ALADDIN (cont.)
Of course there’s stereotyping of the Middle Easterners.  A passing glance over the credits does not uncover one “Mohammed” or even any last name that would sound right with “Mohammed.”  It’s also worth noting that the important characters do not speak with Arabic accents, but sound like Americans or Brits.  Only the peasants sound like they’re from there.  This is only one of the reasons why Mickey Mouse is associated with universal American hegemony and the consumerization of the world.

As for the girl…the Disney movies of the last fifteen years, like this film, “The Little Mermaid,” and “Beauty and the Beast,” seem to rely pretty heavily on romantic courtships.  When I was six, that stuff made me sick.  Now I see them as basically the same kind of middling and tacked-on “romantic subplot” that might pop up in an action movie or a teen comedy.  These romances are good for pacing and hammering home “the message” but don’t have a lot of magic to them.  Luckily there was a lot less kissy-kissy in “Sleeping Beauty” and “Snow White and the Seven Dwarves.”  I don’t recall the soft-focus prince courting the soft-focus princess in either of those movies.  Mostly he just killed things.  I mention this because there’s a part of me that keeps voicing a sneaking, cynical suspicion that Disney is trying to introduce children to uninspired romances as early as possible so that they’ll be prepared to spend a lifetime passively digesting more narratively-convenient-but-otherwise-uninspired romances.  They’re easier on writers.

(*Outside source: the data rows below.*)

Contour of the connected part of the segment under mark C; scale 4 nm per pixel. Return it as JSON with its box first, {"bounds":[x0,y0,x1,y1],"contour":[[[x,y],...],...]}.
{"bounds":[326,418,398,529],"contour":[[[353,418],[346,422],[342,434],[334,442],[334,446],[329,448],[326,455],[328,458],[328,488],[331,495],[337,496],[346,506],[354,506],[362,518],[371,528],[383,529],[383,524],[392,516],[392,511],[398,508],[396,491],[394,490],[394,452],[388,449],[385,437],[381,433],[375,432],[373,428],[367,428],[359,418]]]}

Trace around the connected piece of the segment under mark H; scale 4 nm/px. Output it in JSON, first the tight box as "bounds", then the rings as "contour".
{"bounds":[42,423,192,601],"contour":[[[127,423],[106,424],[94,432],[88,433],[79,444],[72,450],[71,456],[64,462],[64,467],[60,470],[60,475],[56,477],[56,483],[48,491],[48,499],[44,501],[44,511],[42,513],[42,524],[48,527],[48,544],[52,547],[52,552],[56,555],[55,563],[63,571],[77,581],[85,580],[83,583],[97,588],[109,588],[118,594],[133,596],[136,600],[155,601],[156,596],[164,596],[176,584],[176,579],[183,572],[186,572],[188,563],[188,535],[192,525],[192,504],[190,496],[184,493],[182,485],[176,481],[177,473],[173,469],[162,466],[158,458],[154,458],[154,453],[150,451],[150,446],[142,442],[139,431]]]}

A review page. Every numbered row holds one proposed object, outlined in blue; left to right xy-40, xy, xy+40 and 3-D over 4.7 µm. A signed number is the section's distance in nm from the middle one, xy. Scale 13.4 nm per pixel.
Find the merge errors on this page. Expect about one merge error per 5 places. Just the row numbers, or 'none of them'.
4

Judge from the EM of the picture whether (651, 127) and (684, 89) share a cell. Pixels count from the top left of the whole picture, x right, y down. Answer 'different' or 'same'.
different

It’s a tribute the pervasiveness of Disney animation that it is the definition of normal and neutral to those of us who grew up with it.  What was groundbreaking in 1992 looks a little jerky now, but it is the yardstick by which we measure all other animation.  Everyone of my generation sees Disney and says “Yes, this is what animation is supposed to look like when it doesn’t want to draw attention to itself.  This is how animation looks when it wants to look ‘invisible,’ the way that movies like ‘Casablanca’ are directed invisibly, without a noticeable style.”  When we say that “
Triplets of Belleville” is more emotive than most cartoons, we’re comparing it to Disney, and when we say the backgrounds in “Belleville” are intentionally flat, again, we’re comparing it to classic Disney.

I have to end the way I began by emphasizing what a quick, bright, and energetic film this is, with the exact right tone of pure, unadulterated fun.  Any logical inconsistencies are swept under the rug by streamlined and efficient storytelling.  “Aladdin” is a ninety-minute confection:  it’s characters get in, get out, get chased, fall in love, and then just when you think you might start to lose interest there’s a big climax and the credits roll.  And speaking of credits… isn’t everyone who loved that “A Whole New World” song over the ending credits kind of embarassed now?